Example 5 - What will be the day on 17th June, 1998?
Solution:
Step 1: Find number of odd days in the passed CENTURY
Till 1900, there is 1 odd day. (As 1900 =1600+300. For every 400 years there are 0 odd days and for every 300 years there is one odd day).
Step 2: Find number of odd days in the passed YEAR(S).
From 1901 to 1997, there are 24 leap years (1904, 1908, 1912 till and 1996) and 73 ordinary years.
Hence odd days = 24*2 + 73*1 = 48+73 = 121 odd days = 2 odd days. (The remainder when 121 divided by 7 is 2)

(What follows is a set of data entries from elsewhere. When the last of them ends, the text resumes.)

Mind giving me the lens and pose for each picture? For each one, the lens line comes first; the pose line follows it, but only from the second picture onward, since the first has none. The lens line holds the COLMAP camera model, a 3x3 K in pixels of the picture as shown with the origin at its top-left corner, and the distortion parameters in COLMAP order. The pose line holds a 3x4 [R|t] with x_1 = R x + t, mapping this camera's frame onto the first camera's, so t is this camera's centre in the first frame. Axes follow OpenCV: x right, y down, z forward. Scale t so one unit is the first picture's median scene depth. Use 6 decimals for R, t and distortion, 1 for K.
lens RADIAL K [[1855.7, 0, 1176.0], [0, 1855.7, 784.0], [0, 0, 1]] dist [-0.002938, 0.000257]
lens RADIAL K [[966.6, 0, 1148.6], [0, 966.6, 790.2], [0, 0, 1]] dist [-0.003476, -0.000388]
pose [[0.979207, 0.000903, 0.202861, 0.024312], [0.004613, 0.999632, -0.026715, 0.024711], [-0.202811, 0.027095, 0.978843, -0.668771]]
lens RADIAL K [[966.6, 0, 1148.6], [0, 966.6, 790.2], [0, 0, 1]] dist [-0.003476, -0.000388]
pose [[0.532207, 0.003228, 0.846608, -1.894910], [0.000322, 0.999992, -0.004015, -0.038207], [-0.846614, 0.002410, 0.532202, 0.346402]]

Step 3: Find number of odd days in the current year TILL PREVIOUS MONTH END
From Jan 1998 to May 1998 there are 31+28 (as 1998 is not a leap year) + 31 + 30 + 31 = 151 days.
Odd days = remainder of 151 divided by 7 = 4 odd days.
Step 4: Find number of odd days in the current month TILL GIVEN DATE
From 01-Jun-1998 to 17-Jun-1998 there are 17 days.
Odd days = remainder of 17 divided by 7 = 3 odd days.
Step 5: Add all odd days in above steps.
Total odd days = 1+2+4+3=10
Step 6: Divide by 7 and find the remainder. Map it to the days (0-Sun, 1-Mon,..., 6-Sat)
Final odd day count = remainder of 10 divided by 7 = 3.
3 correspond to Wednesday. Hence the 17-June-1998 is a Wednesday.